Process and Pipe Pipeline Panacea

Primary LanguagePerl

25/4/14 (kl2)

The viv.pl script executes a set of commands and manages the flow of data between them, currently by using a combination of files
and named pipes (FIFOs). It is configured with a JSON file which describes a connected directed graph. The format of the config
is described below and there are some sample config files in the examples directory for reference.

Usage
=====

  viv.pl [-s] [-x] [-v <verbose_level>] [-o <logname>] <config.json>

  Flags:
    -s : strict; that is, fail if any of the executed commands exit with a non-zero status
    -x : execute; by default, the script will just parse the config file and report in the log what processes it would have created
    -v <verbosity_level> : specify how chatty the log messages should be. Currently, verbosity levels range from 0 to 3
    -o <logname> : specify the log file name (default stdout)
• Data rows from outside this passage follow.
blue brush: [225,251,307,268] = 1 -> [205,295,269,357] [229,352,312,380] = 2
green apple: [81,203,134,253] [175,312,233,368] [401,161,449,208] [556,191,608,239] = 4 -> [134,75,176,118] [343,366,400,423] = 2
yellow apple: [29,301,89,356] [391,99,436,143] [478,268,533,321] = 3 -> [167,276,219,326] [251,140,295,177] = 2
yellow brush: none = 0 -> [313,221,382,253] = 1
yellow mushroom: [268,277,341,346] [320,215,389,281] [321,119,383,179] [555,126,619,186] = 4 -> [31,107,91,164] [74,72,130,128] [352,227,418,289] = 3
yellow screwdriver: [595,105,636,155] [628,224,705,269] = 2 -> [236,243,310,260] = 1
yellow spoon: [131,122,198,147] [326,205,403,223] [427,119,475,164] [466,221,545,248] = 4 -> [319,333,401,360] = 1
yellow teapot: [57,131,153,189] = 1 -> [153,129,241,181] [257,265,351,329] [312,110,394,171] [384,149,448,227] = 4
  config.json : a JSON formatted file specifying a directed graph. The config is a hash array with two keys:
         1) "nodes" - a list of nodes, which are hash arrays with keys:
              "id" - a unique identifier for the node, used in the edges to specify the "from" and "to" nodes
              "type" - possible values INFILE, OUTFILE, RAFILE and EXEC (see below for more detail)
              "name" - for a file node {INFILE, OUTFILE, RAFILE}, this specifies the name of the file.
              "cmd" - for an EXEC node, specifies the command to be executed. Port names can specified (currently these are arbitrary
                        embedded strings which are replaced by FIFO names generated at execution time)
         2) "edges" - a list of edges, which are hash arrays with keys:
              "id" - a unique identifier for the edge
              "from" - contains an id value for a node, followed by an optional ':' and a port name. When a port name is specified,
                         occurrences of that port name in the EXEC node are replaced by the names of FIFOs generated by the script
                         to direct I/O between the nodes
              "to" - contains an id value for a node, followed by an optional ':' and a port name. When a port name is specified,
                         the same substitution process described above (under "to") is applied.
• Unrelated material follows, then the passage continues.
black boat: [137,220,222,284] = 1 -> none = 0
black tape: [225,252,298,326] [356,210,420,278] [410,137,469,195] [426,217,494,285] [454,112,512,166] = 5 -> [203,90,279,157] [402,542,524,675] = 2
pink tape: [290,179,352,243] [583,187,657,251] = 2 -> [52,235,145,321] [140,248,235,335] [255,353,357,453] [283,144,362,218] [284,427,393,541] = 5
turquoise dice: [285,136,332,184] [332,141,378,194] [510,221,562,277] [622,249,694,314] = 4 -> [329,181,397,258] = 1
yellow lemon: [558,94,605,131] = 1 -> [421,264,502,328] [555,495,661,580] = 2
Node types, attributes and behaviour
====================================

  INFILE
     specifies a file on the file system for reading

  OUTFILE
     specifies a file on the file system for writing

  RAFILE
     specifies an intermediate file on the file system for reading and writing. Used to move data between EXEC nodes
       when it is decided not to use the default pipe behaviour. When this node type is used, downstream nodes will
       not be launched until execution of any directly upstream nodes has completed. This node can have
       a "subtype" attribute with value "DUMMY" to indicate that that viv script should not take responsibility for
       creating the file (via output redirection), it should just coordinate execution of the connected EXEC nodes.

  EXEC
    specifies a command to be executed. The actual command appears in the "cmd" attribute". Direct data transfer
      between EXEC nodes is done via named pipes (fifos), which are automatically created by the script. Input/output
      defaults to stdin/stdout respectively, unless the "to" or "from" attributes include a port specification.
  

TODO
====
1. Improve logging. There is currently only one log file, it might be useful to have separate execution logs for each EXEC node,
  or at least clearer separation and labelling in the master log file.
2. Validate the graph. Currently there is little checking to see if the graph specification makes sense. For example, if a node
  tries to use an input or output port in another node, no checks are done to see if such a port actually exists. No checks are
  done to ensure that nodes specified in edges actually exist. The id for a node should also be unique for a given graph, but
  this is not checked. There is also no check to make sure that the graph is connected, so it is easy to specify orphan EXEC
  nodes which wait forever for input. So for the time being, be careful.